◆ EXERCISE INSTRUCTIONS ◆
Please recast the lines of the records, from the one containing "(र᳘) अ᳘थाजाक्षीर᳘म्॥" through the end of the records, as a Markdown table with columns Row and Line, leaving out blank lines.
+ + + + +
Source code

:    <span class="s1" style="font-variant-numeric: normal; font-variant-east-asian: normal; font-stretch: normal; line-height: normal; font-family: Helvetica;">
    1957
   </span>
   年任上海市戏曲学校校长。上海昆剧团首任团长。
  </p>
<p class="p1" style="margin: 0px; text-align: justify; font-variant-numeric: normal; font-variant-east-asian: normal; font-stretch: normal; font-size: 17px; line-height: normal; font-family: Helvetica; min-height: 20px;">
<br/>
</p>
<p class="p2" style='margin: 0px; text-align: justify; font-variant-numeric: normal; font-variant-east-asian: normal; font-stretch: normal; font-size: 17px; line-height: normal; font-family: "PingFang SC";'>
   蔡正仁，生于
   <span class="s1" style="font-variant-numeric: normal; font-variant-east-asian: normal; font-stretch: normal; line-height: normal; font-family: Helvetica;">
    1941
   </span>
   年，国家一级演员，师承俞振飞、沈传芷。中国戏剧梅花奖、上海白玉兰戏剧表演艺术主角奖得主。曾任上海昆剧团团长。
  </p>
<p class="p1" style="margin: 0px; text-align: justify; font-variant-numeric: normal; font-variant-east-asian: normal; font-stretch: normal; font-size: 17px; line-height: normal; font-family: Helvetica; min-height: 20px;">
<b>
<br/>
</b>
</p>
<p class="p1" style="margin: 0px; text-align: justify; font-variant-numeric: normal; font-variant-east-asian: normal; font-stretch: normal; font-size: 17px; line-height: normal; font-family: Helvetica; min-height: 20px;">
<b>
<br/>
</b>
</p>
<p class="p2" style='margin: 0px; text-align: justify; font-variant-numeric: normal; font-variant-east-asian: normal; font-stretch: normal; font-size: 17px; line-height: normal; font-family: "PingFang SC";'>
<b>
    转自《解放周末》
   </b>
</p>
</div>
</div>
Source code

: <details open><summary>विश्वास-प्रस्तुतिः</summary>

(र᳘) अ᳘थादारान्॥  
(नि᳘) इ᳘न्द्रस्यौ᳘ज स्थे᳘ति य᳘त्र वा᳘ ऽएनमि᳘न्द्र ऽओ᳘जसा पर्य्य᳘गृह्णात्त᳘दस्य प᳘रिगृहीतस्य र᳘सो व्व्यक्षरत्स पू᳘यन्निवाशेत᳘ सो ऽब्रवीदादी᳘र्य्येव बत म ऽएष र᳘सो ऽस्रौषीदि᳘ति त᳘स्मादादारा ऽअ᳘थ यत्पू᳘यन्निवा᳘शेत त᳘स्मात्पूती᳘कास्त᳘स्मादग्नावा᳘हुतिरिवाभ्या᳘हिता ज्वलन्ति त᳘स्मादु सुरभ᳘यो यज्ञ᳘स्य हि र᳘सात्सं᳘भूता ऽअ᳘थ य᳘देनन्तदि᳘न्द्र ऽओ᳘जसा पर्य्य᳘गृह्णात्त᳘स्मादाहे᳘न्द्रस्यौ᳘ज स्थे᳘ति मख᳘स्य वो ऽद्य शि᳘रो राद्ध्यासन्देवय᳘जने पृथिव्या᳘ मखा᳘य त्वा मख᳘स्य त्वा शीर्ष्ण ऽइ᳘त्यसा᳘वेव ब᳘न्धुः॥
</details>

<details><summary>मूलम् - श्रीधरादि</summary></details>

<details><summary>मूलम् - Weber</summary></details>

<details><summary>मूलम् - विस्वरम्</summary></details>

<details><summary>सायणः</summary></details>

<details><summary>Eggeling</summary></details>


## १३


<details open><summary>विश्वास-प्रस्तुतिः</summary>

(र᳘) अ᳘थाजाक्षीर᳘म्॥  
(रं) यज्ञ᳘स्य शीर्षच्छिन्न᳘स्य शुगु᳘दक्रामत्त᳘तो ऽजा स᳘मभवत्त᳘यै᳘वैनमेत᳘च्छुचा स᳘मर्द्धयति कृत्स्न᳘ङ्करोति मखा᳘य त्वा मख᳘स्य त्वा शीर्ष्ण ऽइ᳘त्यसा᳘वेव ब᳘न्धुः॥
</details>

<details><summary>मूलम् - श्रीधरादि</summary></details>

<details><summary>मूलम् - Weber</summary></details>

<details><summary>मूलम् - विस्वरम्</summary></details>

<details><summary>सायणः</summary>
+ + + + +
◆ RESULT FOR THIS EXERCISE ◆
| Row | Line |
|---|---|
| 1 | (र᳘) अ᳘थाजाक्षीर᳘म्॥   |
| 2 | (रं) यज्ञ᳘स्य शीर्षच्छिन्न᳘स्य शुगु᳘दक्रामत्त᳘तो ऽजा स᳘मभवत्त᳘यै᳘वैनमेत᳘च्छुचा स᳘मर्द्धयति कृत्स्न᳘ङ्करोति मखा᳘य त्वा मख᳘स्य त्वा शीर्ष्ण ऽइ᳘त्यसा᳘वेव ब᳘न्धुः॥ |
| 3 | </details> |
| 4 | <details><summary>मूलम् - श्रीधरादि</summary></details> |
| 5 | <details><summary>मूलम् - Weber</summary></details> |
| 6 | <details><summary>मूलम् - विस्वरम्</summary></details> |
| 7 | <details><summary>सायणः</summary> |